The Markets' Mini-Meltdown


Dear Readers,
I live with a recovering investment professional.  Days like today remind me why I am glad that he is a retired person.  I am going to expound on the situation, and hope that you don't decide it's boring or too complicated and click away.  I'll add parentheticals and italicizations (have I just coined another word?) and try to make it as plain as I can.  But I was laughing so hard by the close of business today that I just had to share the joy. 
a/b
*****

 Procter and Gamble's stock took a little tumble towards the end of trading today. 


http://finance.yahoo.com/q?s=PG


As the graph so eloquently depicts, something happened at 2:4opm.

There it was, tooling along in the area of $60 a share when suddenly there was a trade at $39.
A trade = a buyer and a seller.

Almost immediately, the entire market followed suit.

http://www.marketwatch.com/story/us-stocks-end-lower-after-nightmarish-day-2010-05-06?dist=afterbell

The lines represent the Dow, the S&P 500, and the NASDAQ Composite indices. 
If you don't know what that means, feel comfortable looking at it and seeing the way business went for the major players in the stock market today.

How can this happen, you ask?  Well, Dear Readers, it's a two part question, even if you didn't know it when you posed it.  And I, Ashleigh Burroughs, am here to present my theories.
As I said, there are two pieces to the inquiry: 
  • Why was there a trade at $39?
  • Why did one trade cause the entire market to fall down the rabbit hole?
The answers have a lot to do with the way stocks are traded these days.  Indulge me, if you will, as we travel down memory lane.  There have always been markets, and until very recently they were human-to-human interactions, kind of like this scene from Trading Places, minus the violence:

An oft-told Wall Street story is that of Gus Levy, Goldman Sach's entire trading department in the 1930's, carrying trade tickets in the inner brim of his hat as he made the rounds of his clients before heading to the floor of the New York Stock Exchange to begin his day.  Teletype machines (ticker tape parades were literally that: the strips of paper recording the day's trades came out of the machines and were tossed on the heads of dignitaries) and telephones added a layer of distance between the trading floor and the brokers and their clients.  Then came the computer, with its massive capabilities and an ability to act on its own.

Well, ok, not really on its own, but let us look back to your second question, grasshopper, and discover why the entire market followed one stock's plunge.  Computing power allows investors to create automated trading strategies based on the performance of the markets over time and historical events and, I don't know, the weather maybe.  There are algorithms which take into account variations in the behaviors of certain stocks, or sectors of the market, or, who knows, the phases of the moon and which are fine tuned to recognize and recalibrate when things change, no matter how minutely. These programs are authorized (here's the "on its own" part) to send trading instructions to the market floor.  

Here's where the fun starts.  Since there was no human being to say "What is going on here?  This isn't right/rational/logical?" when the trade was made, it went through smoothly.  Immediately, the automated programs began to incorporate this precipitous drop into their calculations and presto, change-o, alakazam kazowie, the leading indicators were on their way down, too.

Supplied material »
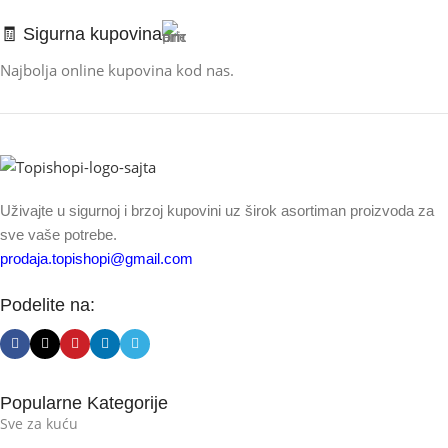
🧾 Sigurna kupovina
Najbolja online kupovina kod nas.
Uživajte u sigurnoj i brzoj kupovini uz širok asortiman proizvoda za
sve vaše potrebe.
prodaja.topishopi@gmail.com
Podelite na:
Popularne Kategorije
Sve za kuću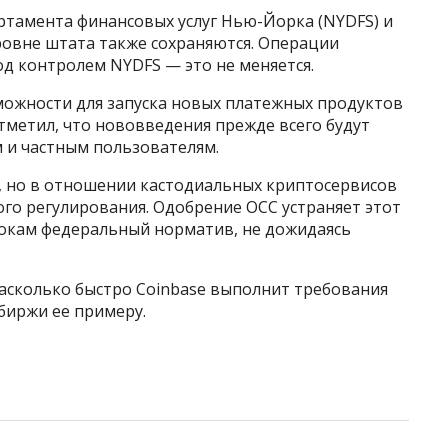
партамента финансовых услуг Нью-Йорка (NYDFS) и
ровне штата также сохраняются. Операции
под контролем NYDFS — это не меняется.
ожности для запуска новых платежных продуктов
тметил, что нововведения прежде всего будут
 и частным пользователям.
, но в отношении кастодиальных криптосервисов
ого регулирования. Одобрение OCC устраняет этот
окам федеральный норматив, не дожидаясь
насколько быстро Coinbase выполнит требования
биржи ее примеру.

Questions on the material »
A) Answer these questions from the post on the market drop:
(i) Around what price per share was Procter and Gamble trading before the trade at $39?
(ii) Which three indices do the lines in the second graph represent?
(iii) Where did Gus Levy carry his trade tickets?
B) Extract word for word the section of the post running from "A trade = a" to "stock market today.".

Activity answers »
A)
(i) About $60 a share.
(ii) The Dow, the S&P 500, and the NASDAQ Composite.
(iii) In the inner brim of his hat.

B)
A trade = a buyer and a seller.

Almost immediately, the entire market followed suit.

http://www.marketwatch.com/story/us-stocks-end-lower-after-nightmarish-day-2010-05-06?dist=afterbell

The lines represent the Dow, the S&P 500, and the NASDAQ Composite indices. 
If you don't know what that means, feel comfortable looking at it and seeing the way business went for the major players in the stock market today.